The Knights of Malta Italian relief corps counts on several teams of volunteers and doctors and nurses operating out of migrant centers in Lampedusa, Italy’s southernmost island.

Another team accompanies an Italian coast guard ship and provides round-the-clock medical assistance to migrants stranded in the Mediterranean, while a doctor from the relief corps provides medical treatment aboard an Italian naval helicopter, Casinghini said.

The order’s involvement, he explained, began after an agreement was signed with the Italian government to provide assistance. However, Casinghini told CNS that seeing an image on TV of migrants at sea clinging to a tuna cage while awaiting rescue moved him to ramp up the order’s relief efforts.

“These migrants, who were drowning, held on to this cage, but no one wanted them and nobody wanted to help them,” he recalled.

At the time, doctors were available only at medical centers in Lampedusa, which delayed rapid emergency medical treatment for those injured at sea.
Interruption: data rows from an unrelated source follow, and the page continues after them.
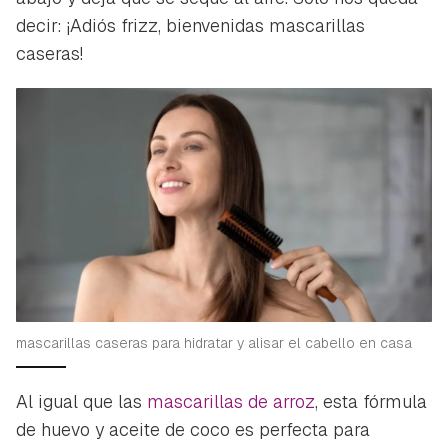
decir: ¡Adiós
frizz
, bienvenidas mascarillas
caseras!
mascarillas caseras para hidratar y alisar el cabello en casa
Al igual que las
mascarillas de arroz
, esta fórmula
de huevo y aceite de coco es perfecta para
After seeing the images, Casinghini called the commander of the Italian coast guard and offered to provide medical assistance teams on board the coast guard ships to care for those rescued.

Over the past 10 years, he said, the Italian Knights of Malta program has provided medical assistance to more than 355,000 people and, in many cases, “saved them from the grip of death.”

Although many refugees have met a tragic end in the treacherous waters of the Mediterranean, Casinghini said there have been sparks of hope, including the birth of children aboard the Italian naval vessels.

“To see a life born offsets so much death that we unfortunately witness,” he said.

The order’s doctors, nurses and volunteers, many of whom are starting out in their medical careers, he added, “are proud of doing this kind of work” instead of spending their first years “perhaps bringing coffee to some professor.”

“I am very proud of this mission that the Order of Malta has done for nearly 10 years because it is a mission that embraces the order’s essence from A-Z,” Casinghini said.